Vietnam Looks for Help in Standing Up to Beijing in the South China Sea

Vietnam Looks for Help in Standing Up to Beijing in the South China Sea
U.S. Defense Secretary Jim Mattis and Vietnamese Defense Minister Ngo Xuan Lich at the Pentagon, Washington, Aug. 8, 2017 (AP photo by Andrew Harnik).

Vietnamese Defense Minister Ngo Xuan Lich’s visit to Washington in early August was just the latest sign of the remarkable progress made in security ties between the United States and Vietnam over the past decade. But it also underscored the limits of how much Hanoi is willing to cozy up to Washington today, and how unconvinced it remains of the Trump administration’s commitment to Asia.

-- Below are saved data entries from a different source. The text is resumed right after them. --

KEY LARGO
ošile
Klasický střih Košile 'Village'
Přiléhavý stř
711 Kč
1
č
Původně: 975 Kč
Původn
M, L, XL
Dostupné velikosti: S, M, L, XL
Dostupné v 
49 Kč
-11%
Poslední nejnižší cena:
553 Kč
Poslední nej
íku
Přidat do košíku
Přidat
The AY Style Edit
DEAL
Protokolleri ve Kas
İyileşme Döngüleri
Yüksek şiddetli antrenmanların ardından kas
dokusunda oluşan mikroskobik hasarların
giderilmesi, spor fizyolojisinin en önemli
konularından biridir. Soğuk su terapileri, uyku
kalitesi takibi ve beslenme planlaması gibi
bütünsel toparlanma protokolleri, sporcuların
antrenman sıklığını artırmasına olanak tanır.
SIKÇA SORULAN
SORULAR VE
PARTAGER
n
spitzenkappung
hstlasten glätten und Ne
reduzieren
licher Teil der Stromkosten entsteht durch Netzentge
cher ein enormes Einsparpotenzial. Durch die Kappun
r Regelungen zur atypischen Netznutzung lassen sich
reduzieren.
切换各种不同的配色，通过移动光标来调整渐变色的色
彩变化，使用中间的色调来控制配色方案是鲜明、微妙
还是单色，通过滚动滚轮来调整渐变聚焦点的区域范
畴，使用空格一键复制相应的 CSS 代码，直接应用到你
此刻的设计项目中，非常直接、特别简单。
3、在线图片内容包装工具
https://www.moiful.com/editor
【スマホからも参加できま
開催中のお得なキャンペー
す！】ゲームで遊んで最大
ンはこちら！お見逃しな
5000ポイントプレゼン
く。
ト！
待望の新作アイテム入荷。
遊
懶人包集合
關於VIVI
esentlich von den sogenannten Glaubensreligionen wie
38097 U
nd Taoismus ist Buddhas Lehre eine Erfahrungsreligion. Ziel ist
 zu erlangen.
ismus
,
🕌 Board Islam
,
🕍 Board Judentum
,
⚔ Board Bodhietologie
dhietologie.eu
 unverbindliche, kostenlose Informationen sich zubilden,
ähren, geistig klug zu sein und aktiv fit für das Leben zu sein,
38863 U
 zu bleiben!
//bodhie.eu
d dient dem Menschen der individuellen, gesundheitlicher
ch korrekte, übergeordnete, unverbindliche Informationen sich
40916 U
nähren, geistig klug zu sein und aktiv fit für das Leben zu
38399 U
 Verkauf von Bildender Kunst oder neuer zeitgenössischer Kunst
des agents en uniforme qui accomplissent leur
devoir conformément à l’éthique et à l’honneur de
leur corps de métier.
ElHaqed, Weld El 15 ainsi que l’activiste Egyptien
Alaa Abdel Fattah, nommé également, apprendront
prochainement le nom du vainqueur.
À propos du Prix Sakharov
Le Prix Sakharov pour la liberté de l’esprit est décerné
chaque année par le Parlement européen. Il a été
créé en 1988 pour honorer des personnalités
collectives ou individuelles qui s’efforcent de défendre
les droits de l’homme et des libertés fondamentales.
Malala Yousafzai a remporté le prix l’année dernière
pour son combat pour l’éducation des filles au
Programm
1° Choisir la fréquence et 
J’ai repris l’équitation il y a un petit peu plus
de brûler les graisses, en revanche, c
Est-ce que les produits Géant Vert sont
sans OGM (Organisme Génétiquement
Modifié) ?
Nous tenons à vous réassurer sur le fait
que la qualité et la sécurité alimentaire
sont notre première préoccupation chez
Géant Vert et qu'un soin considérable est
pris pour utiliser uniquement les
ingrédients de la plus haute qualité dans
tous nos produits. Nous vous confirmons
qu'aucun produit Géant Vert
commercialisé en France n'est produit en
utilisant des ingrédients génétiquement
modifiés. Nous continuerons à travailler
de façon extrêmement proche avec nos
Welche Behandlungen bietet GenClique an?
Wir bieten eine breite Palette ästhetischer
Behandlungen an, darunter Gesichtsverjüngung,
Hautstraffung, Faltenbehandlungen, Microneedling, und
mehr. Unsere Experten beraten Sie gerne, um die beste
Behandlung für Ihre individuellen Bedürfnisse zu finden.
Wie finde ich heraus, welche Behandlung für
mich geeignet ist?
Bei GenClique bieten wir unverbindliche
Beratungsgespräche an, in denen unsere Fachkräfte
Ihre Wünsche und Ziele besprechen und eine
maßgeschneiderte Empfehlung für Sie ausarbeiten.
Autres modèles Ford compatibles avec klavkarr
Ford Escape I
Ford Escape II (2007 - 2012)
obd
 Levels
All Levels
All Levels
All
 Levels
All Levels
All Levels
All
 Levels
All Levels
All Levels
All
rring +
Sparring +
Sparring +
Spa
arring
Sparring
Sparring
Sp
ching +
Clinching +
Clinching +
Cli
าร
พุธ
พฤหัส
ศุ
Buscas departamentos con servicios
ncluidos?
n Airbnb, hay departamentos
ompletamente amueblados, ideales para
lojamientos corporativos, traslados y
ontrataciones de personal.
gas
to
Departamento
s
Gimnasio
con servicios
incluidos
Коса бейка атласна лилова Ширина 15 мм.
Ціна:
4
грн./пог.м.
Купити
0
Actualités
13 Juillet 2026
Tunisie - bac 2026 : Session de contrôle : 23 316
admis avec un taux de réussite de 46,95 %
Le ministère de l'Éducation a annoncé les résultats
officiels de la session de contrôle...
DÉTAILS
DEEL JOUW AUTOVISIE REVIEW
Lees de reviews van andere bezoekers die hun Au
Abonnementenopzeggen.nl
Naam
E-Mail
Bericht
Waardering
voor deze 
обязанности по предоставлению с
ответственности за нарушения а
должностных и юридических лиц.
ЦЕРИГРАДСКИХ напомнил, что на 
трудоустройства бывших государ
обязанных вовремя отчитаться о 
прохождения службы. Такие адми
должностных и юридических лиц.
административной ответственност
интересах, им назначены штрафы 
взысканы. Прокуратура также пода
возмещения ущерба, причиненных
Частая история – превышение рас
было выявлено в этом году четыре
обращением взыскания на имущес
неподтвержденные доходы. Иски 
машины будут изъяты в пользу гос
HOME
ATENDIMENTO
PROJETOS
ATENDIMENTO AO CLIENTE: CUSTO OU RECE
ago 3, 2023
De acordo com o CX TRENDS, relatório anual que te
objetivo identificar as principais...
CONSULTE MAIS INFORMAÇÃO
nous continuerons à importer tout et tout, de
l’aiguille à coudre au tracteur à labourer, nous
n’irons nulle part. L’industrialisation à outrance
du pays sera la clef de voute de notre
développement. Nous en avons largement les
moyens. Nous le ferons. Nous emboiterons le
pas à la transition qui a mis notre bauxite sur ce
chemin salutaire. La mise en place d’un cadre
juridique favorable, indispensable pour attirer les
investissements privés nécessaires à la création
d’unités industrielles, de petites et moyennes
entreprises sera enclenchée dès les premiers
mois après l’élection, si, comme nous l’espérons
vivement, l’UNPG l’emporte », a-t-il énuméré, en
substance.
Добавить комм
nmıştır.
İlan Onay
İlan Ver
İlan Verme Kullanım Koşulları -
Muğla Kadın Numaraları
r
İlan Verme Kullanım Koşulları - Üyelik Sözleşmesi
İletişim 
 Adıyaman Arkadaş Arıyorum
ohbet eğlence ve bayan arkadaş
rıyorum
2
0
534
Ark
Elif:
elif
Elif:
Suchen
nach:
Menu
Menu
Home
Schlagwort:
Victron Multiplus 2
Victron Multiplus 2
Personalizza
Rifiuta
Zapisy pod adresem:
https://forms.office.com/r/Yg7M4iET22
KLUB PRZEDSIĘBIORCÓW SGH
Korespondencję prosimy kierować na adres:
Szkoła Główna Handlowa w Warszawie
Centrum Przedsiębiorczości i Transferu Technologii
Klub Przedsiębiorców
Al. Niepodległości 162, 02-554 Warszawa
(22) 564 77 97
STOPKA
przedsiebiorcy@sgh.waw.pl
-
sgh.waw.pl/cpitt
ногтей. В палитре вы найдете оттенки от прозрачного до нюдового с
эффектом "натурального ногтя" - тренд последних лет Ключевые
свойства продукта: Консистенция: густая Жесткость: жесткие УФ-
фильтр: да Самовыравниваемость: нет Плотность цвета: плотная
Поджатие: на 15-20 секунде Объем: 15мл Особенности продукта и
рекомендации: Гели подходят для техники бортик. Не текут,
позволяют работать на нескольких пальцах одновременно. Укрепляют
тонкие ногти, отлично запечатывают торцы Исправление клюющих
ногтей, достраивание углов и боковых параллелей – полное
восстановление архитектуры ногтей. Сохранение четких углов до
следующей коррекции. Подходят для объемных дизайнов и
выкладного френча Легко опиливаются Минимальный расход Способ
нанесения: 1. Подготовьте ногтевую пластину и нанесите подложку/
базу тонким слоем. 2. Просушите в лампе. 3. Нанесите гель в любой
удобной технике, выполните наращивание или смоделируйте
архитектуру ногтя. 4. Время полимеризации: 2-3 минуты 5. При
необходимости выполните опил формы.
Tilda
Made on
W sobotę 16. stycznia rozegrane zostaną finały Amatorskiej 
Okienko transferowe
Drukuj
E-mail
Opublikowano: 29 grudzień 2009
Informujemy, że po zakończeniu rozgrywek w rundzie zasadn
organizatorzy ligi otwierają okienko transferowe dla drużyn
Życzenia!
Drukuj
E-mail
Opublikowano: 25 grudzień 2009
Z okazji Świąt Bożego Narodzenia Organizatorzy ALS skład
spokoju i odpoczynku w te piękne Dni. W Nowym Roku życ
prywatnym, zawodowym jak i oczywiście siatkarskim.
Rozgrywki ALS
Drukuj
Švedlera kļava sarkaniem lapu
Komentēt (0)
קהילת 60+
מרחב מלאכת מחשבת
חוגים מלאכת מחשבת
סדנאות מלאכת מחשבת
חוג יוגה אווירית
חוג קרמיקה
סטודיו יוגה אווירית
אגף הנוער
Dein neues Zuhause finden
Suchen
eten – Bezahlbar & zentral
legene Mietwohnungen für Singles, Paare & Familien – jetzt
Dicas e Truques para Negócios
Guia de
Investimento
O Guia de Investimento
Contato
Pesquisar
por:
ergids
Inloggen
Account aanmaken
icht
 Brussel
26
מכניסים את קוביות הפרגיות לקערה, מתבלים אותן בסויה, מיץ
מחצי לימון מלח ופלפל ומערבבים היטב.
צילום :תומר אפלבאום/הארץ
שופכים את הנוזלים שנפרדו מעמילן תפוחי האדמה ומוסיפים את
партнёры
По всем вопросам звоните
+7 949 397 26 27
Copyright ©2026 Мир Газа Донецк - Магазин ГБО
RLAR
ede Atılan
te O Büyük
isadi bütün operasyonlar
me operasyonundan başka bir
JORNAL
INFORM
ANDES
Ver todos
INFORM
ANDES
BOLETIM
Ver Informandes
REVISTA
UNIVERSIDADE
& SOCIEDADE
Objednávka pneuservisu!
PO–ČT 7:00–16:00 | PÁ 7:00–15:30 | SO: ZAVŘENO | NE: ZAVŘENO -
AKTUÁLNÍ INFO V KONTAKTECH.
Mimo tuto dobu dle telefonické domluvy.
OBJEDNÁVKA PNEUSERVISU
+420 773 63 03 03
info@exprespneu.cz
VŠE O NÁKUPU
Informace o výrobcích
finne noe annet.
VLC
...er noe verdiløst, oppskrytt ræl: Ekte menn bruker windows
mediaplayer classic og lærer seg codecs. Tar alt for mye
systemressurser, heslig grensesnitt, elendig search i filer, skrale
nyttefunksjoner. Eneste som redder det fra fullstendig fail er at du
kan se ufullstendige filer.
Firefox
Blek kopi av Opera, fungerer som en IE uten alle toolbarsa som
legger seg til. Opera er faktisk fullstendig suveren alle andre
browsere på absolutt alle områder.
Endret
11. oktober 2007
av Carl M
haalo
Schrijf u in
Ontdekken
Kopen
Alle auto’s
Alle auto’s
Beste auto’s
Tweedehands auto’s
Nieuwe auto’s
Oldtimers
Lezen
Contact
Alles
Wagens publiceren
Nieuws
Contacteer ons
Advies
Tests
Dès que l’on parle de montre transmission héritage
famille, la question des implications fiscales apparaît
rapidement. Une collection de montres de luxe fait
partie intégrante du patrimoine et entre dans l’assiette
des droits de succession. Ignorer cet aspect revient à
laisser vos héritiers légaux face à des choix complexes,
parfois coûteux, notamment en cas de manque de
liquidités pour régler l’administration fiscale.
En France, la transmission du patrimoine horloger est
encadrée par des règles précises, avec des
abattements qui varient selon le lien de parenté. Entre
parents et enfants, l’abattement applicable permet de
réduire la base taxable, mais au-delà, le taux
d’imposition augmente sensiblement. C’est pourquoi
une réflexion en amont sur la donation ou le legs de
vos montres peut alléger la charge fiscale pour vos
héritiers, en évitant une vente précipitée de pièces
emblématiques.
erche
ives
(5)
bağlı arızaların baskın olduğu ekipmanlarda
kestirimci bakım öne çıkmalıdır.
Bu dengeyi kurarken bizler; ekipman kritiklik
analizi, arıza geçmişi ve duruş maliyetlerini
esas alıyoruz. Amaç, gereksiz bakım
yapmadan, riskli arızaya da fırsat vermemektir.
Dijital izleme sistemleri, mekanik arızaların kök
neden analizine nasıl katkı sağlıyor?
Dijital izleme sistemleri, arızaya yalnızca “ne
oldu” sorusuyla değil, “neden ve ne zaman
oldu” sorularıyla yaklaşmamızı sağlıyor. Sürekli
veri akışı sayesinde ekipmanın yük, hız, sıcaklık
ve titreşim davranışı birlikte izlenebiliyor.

The trip exemplified Hanoi’s multidirectional foreign policy, which rests on maintaining strong relations with many outside partners to avoid dominance by any one, and of how that strategy is evolving to face the growing threat Vietnam perceives from its northern neighbor, China. For Hanoi, the United States plays an increasingly significant role. Looking at the breadth of today’s relationship, it is easy to forget that it has barely been 20 years since the U.S. and Vietnam normalized diplomatic relations. The bilateral relationship during the 1990s and 2000s focused heavily on tackling legacy issues from the war, people-to-people exchanges, and boosting economic ties. At the start of the Obama administration, the notion of direct arms sales, joint training or U.S. warship visits to Vietnamese ports were all long-term hopes, not short-term deliverables. But the calculus in both capitals changed rapidly with the escalation of tensions in the South China Sea starting around 2009.

The Obama administration’s so-called “pivot” or “rebalance” to Asia benefited from the rising distrust of China across the region. The pivot was never all about China, and it was much broader than just security ties. But the Obama administration owed the strategy’s successes as much to China’s missteps as to its own efforts. Nowhere was this clearer than Vietnam, where fear of Beijing made previously off-the-table ideas suddenly more palatable. From a landmark visit by then-Secretary of Defense Leon Panetta to Cam Ranh Bay in 2012 to the relaxation of the U.S. ban on arms sales to Vietnam, the security relationship made more progress in the span of five years than it had in the previous 20.